TV needs imagination, not categories. Curtis credits his success to mixing trash and theory—and being cheap.
He warns that AI may not be the future, but the end of the past—looping us forever in our own emotional fragments.
“Everyone Dreads the Future”
Curtis tracks the roots of Britain’s unease back to the collapse of the 1970s political consensus and the rise of hyper-individualism.
What’s Shifty really about? The breakdown of trust in institutions, the splintering of social narratives, and a creeping dread that the future’s been cancelled. Curtis starts in 1979, the dawn of Thatcherism, but looks for moments that reflect emotional currents, not just political ones.
Mickey Mouse-level finance ran wild. Liberals felt betrayed. Fear became ambient.
“There is a sense that all the culture of the past is sort of coming in towards us... blocking us from the future.” – Adam Curtis
“I Wanted to Make Films That Felt Like a Night Out Talking to Friends”
Forget standard history docs—Curtis’ style blends low culture, big theory, and bangers by Bucks Fizz.
Curtis ditched traditional formats in the '90s to mirror how people actually talk and think: chaotic, hybrid, and emotional. Archive clips jump between TV oddities and deep political theory. Shifty ends one episode with “Land of Make Believe” instead of “Ghost Town”—a pivot from cliché to cultural x-ray.
The goal? Juxtapose pretension and pop. No middle. Just meaning.
“The music you use has to be the music you like. The audience knows when you're cheating.” – Adam Curtis
“Television Grooms You. I Want to Provoke.”
He rejects comforting narratives. His aim? Disorientation.
Curtis isn’t here to confirm your beliefs. Whether he's portraying Pete Sinfield as a secret anti-Thatcher bard or exposing the ideological void in the Millennium Dome planners, his films force reappraisal.
Forget balance. Think intellectual ambush.
“If they don’t know where you’re coming from, then the BBC doesn’t get that worried.” – Adam Curtis
“People Stopped Being Real in 1998”
Smartphones didn’t just change media—they killed authenticity.
By the late ‘90s, Curtis noticed something eerie in archive footage: people stopped being themselves. Performance became default. Since then, he’s found it harder to locate real moments on camera.
The culprit? The rise of the self as brand. And now, there’s almost no off-camera.
“You saw the genuine self just receding… and being replaced by something else.” – Adam Curtis
“The Liberal Classes Never Forgave the Working Class”
One of Curtis’ most controversial ideas: liberals retreated when the people didn’t vote how they wanted.
Post-1979, then again post-Brexit, large swathes of liberals withdrew from politics when they felt ‘betrayed’ by voters. That vacuum left space for cultural policing and personal branding, not big ideas. Result? A politics of vibes, not visions.

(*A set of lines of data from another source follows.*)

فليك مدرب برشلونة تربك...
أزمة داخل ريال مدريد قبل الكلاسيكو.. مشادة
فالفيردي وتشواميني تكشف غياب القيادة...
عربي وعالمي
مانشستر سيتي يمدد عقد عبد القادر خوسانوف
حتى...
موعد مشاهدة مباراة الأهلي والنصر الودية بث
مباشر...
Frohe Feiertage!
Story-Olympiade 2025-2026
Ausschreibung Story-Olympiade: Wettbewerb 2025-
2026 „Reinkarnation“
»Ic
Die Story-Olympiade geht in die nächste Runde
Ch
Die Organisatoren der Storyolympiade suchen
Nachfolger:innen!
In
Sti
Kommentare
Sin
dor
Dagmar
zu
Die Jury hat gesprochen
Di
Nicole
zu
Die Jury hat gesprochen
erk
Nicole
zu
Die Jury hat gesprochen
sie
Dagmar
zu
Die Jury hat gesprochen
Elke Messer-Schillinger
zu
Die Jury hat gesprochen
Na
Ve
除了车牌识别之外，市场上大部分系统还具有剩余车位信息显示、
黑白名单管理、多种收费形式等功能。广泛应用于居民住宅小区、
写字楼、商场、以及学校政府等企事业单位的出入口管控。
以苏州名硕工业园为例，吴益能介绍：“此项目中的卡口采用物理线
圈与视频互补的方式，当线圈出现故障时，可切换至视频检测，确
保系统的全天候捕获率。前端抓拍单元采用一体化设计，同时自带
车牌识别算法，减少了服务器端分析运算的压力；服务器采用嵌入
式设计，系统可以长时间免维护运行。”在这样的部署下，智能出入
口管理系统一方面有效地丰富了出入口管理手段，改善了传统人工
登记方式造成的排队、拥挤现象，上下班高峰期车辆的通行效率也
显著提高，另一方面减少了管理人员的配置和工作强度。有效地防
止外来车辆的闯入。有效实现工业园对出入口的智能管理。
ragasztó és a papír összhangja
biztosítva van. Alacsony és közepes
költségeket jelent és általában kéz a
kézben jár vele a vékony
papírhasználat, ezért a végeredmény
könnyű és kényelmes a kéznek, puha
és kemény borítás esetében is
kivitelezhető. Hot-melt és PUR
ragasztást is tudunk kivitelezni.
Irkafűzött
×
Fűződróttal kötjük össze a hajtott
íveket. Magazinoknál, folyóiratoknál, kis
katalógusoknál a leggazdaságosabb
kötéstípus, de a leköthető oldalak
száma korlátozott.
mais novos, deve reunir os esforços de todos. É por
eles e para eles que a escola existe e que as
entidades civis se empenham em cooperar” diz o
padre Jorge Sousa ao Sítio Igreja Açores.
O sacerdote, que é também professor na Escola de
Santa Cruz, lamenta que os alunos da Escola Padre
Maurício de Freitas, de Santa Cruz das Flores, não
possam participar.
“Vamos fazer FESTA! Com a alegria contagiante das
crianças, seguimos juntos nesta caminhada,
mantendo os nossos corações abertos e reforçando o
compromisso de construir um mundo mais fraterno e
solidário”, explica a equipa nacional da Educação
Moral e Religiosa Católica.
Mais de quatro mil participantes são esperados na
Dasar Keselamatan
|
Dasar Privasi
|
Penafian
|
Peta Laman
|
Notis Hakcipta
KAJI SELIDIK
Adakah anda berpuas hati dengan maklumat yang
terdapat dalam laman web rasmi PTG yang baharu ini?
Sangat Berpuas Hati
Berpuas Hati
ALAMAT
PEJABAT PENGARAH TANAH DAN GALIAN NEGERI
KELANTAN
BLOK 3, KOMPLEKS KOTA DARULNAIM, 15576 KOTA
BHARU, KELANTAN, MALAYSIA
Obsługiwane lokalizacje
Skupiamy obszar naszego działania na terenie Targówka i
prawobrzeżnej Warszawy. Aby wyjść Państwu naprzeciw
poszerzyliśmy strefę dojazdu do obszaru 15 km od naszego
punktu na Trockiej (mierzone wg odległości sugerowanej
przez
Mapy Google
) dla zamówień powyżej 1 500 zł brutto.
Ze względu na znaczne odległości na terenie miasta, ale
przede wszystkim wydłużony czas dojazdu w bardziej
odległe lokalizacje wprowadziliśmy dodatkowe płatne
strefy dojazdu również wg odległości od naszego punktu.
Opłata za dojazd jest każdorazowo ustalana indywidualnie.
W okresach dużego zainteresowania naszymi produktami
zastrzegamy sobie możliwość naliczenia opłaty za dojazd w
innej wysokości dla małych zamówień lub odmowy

“Never trust a liberal.” – Adam Curtis
“AI Isn’t the Future—It’s the Final End of the Past”
Generative AI doesn’t invent. It haunts.
Curtis sees AI as a “ghost machine,” reanimating our own emotions, phrases, and dreams in remix loops that sedate, not stimulate. It’s not a tool of progress—it’s a digital séance.
The real twist? AI might trap us in nostalgia so powerful we can’t escape.

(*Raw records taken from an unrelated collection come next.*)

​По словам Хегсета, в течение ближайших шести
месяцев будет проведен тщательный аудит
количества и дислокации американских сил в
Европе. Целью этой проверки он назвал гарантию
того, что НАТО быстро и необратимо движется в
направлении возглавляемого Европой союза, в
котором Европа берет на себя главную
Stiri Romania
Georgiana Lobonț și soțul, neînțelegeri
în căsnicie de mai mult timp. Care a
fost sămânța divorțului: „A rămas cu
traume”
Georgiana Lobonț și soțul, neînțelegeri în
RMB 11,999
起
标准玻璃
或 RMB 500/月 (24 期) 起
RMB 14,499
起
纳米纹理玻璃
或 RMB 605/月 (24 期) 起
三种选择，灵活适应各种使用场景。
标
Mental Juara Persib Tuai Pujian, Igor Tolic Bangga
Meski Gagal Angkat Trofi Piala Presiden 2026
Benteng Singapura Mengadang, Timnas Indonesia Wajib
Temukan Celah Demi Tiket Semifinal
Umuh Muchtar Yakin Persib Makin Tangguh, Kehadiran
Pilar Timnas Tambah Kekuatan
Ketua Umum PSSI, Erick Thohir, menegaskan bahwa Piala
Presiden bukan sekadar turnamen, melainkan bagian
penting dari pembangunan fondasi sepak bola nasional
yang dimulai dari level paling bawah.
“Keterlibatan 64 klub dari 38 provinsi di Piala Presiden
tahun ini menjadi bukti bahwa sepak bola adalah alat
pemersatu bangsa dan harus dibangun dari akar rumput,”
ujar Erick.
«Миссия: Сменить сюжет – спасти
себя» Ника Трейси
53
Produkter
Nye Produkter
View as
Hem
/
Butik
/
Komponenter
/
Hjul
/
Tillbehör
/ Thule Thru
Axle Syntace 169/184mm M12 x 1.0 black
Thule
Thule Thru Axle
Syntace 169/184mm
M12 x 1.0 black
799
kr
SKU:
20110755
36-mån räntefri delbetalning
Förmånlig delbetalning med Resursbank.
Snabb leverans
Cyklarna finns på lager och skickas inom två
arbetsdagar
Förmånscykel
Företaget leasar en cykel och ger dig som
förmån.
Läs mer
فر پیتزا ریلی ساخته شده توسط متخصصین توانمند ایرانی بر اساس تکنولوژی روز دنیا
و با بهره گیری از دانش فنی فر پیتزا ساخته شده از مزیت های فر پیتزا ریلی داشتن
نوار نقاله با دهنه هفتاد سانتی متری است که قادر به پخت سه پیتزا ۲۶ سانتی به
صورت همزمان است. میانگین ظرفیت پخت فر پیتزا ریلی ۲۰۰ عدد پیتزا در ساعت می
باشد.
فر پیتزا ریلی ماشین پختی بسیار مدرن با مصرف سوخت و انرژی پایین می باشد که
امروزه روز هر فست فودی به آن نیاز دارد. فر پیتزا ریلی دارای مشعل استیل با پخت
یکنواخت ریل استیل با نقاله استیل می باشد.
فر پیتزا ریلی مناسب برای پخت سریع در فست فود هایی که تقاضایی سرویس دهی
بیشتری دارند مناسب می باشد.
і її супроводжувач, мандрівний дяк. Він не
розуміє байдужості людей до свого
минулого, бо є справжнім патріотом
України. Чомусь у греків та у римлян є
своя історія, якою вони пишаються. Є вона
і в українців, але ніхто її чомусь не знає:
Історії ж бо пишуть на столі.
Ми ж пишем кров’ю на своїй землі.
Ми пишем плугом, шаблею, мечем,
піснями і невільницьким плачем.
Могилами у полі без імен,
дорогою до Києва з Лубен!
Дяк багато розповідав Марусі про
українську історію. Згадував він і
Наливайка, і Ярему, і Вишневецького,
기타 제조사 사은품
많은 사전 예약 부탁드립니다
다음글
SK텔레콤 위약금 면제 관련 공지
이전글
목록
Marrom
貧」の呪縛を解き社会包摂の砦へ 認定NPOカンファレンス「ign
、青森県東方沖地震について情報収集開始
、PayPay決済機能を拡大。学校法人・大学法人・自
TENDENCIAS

“They are actually taking our own past and haunting us with it.” – Adam Curtis
Quickfire
What do you want audiences to feel after watching Shifty?
Like they’ve lived through something extraordinary—and are finally seeing it.
Would you still join the BBC today?
No. If I were 23, I’d go straight to YouTube. TikTok’s done. Instagram’s too neat.
What about Elon Musk being a fan?
Baffled. He must’ve been stoned.
Kanye’s feedback?
Liked it. But said it should’ve been 20 minutes. Executive producer energy.
How do you keep making these films at the BBC?
I’m cheap. I edit myself. Most of the footage is free.
“We Are Haunted by a Culture That Won’t Let Go”
We’re living in a memory fog where nothing settles into narrative. That’s why the future looks blank.
Curtis doesn’t claim to have answers. But he’s sure the crisis is conceptual. If we don’t develop a new language for what we’re feeling, someone else—probably someone worse—will.
He’s trying to hold up a mirror. It’s up to us whether we just stare… or smash it.